-- START OF Entries supplied --

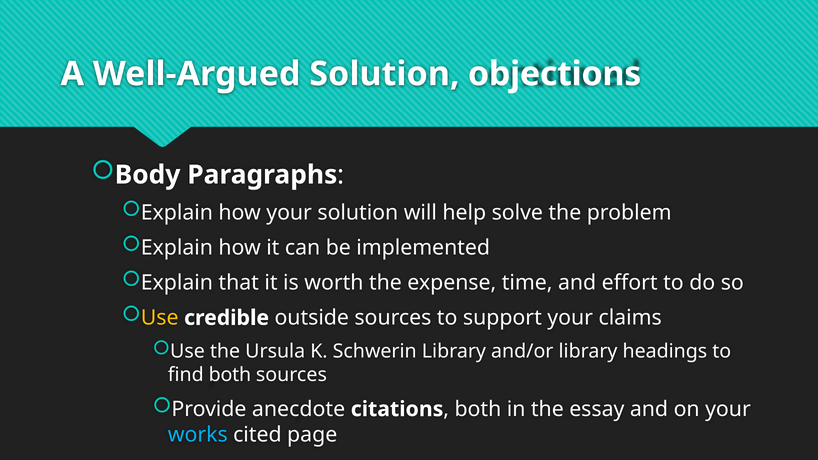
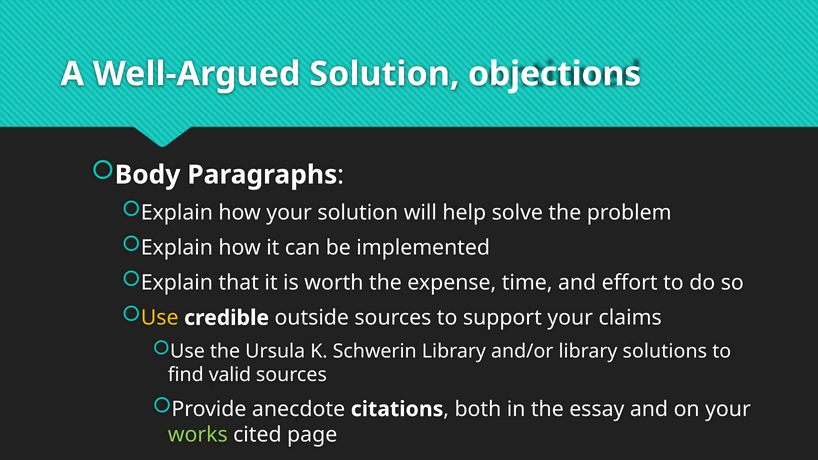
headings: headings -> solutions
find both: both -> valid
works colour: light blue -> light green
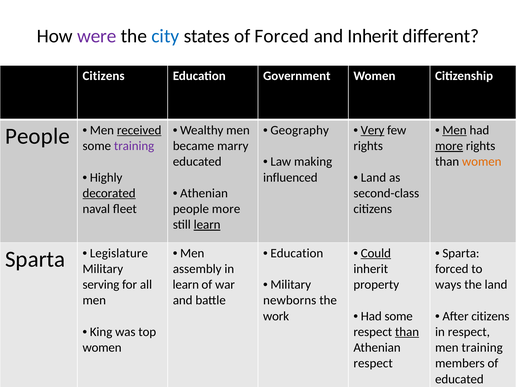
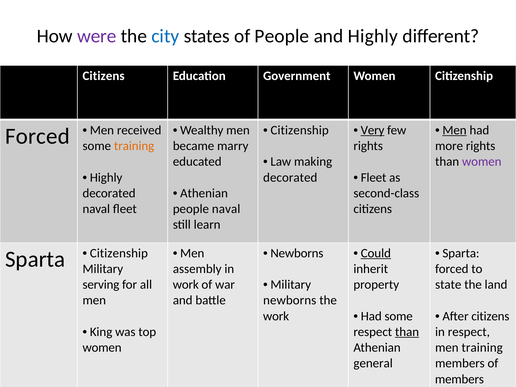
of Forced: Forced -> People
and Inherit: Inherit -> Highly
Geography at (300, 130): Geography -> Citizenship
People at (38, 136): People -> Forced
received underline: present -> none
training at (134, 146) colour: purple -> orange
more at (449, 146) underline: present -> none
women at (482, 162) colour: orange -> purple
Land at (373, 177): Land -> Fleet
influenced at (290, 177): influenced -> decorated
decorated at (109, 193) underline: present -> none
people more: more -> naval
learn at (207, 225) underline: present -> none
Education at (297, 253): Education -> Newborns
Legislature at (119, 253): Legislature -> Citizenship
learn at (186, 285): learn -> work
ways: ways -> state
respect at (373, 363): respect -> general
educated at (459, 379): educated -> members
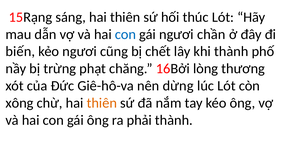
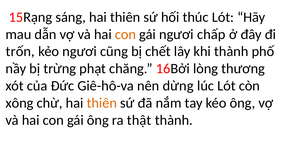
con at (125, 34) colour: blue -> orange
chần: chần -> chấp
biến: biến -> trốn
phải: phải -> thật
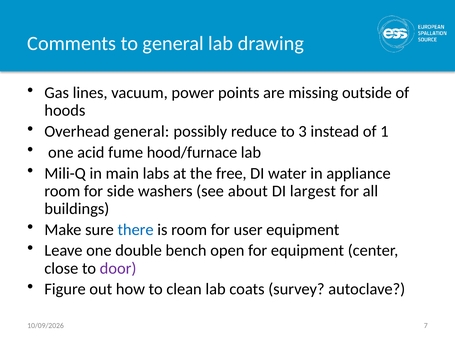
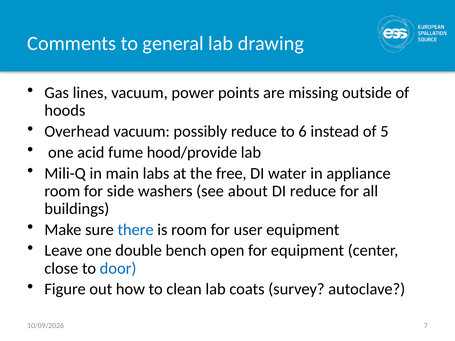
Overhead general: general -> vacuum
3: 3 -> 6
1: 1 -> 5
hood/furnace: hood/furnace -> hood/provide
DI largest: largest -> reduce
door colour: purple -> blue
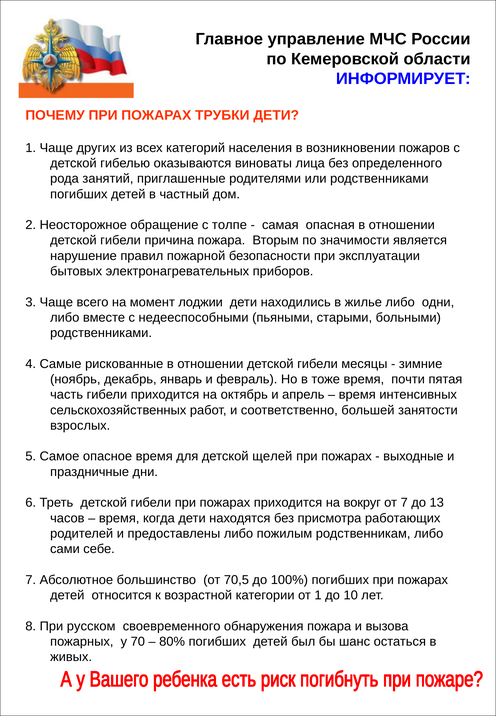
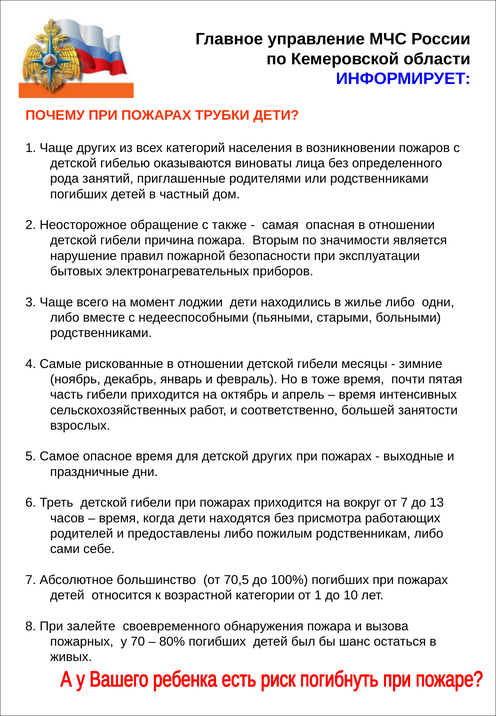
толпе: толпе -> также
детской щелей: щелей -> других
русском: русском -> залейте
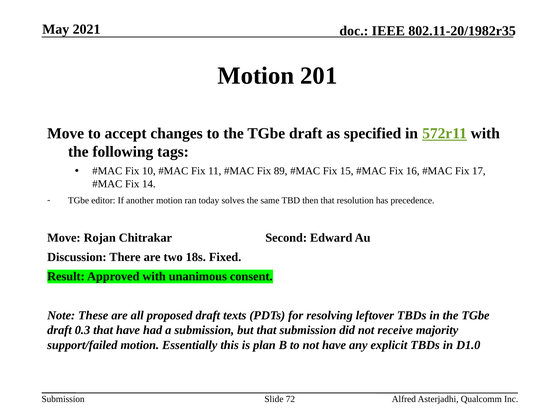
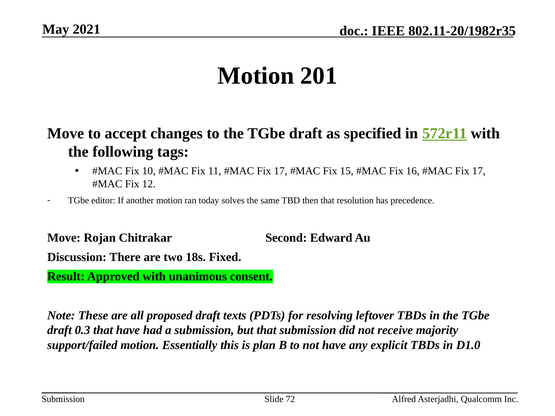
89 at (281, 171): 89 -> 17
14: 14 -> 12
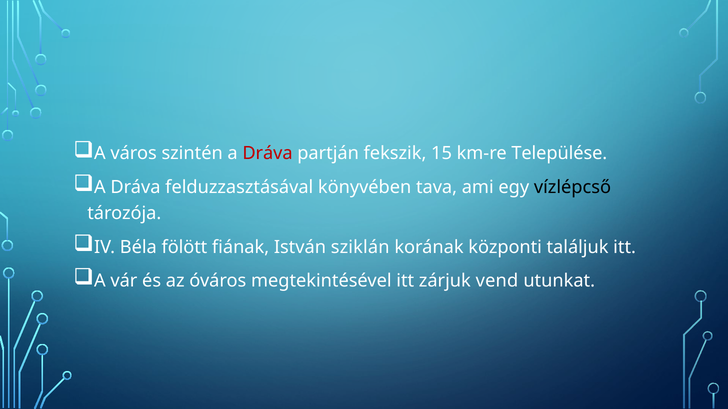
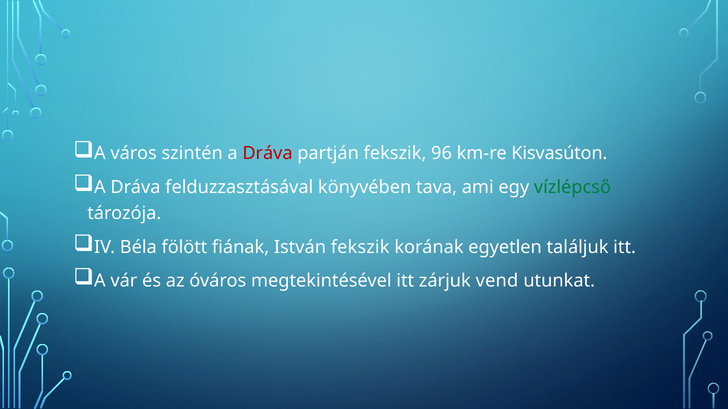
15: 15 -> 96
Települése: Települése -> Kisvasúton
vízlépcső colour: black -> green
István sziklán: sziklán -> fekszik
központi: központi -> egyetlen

-- END OF Entries supplied --

▶ [Task details]: Edit every line of the records above, changing each "colour" to "color" and leaving everything else as it is. Leave the pictures out of your answer.

▶ [Solved problem]:
headings: headings -> solutions
find both: both -> valid
works color: light blue -> light green
of Forced: Forced -> People
and Inherit: Inherit -> Highly
Geography at (300, 130): Geography -> Citizenship
People at (38, 136): People -> Forced
received underline: present -> none
training at (134, 146) color: purple -> orange
more at (449, 146) underline: present -> none
women at (482, 162) color: orange -> purple
Land at (373, 177): Land -> Fleet
influenced at (290, 177): influenced -> decorated
decorated at (109, 193) underline: present -> none
people more: more -> naval
learn at (207, 225) underline: present -> none
Education at (297, 253): Education -> Newborns
Legislature at (119, 253): Legislature -> Citizenship
learn at (186, 285): learn -> work
ways: ways -> state
respect at (373, 363): respect -> general
educated at (459, 379): educated -> members
con at (125, 34) color: blue -> orange
chần: chần -> chấp
biến: biến -> trốn
phải: phải -> thật
Overhead general: general -> vacuum
3: 3 -> 6
1: 1 -> 5
hood/furnace: hood/furnace -> hood/provide
DI largest: largest -> reduce
door color: purple -> blue
толпе: толпе -> также
детской щелей: щелей -> других
русском: русском -> залейте
89 at (281, 171): 89 -> 17
14: 14 -> 12
15: 15 -> 96
Települése: Települése -> Kisvasúton
vízlépcső color: black -> green
István sziklán: sziklán -> fekszik
központi: központi -> egyetlen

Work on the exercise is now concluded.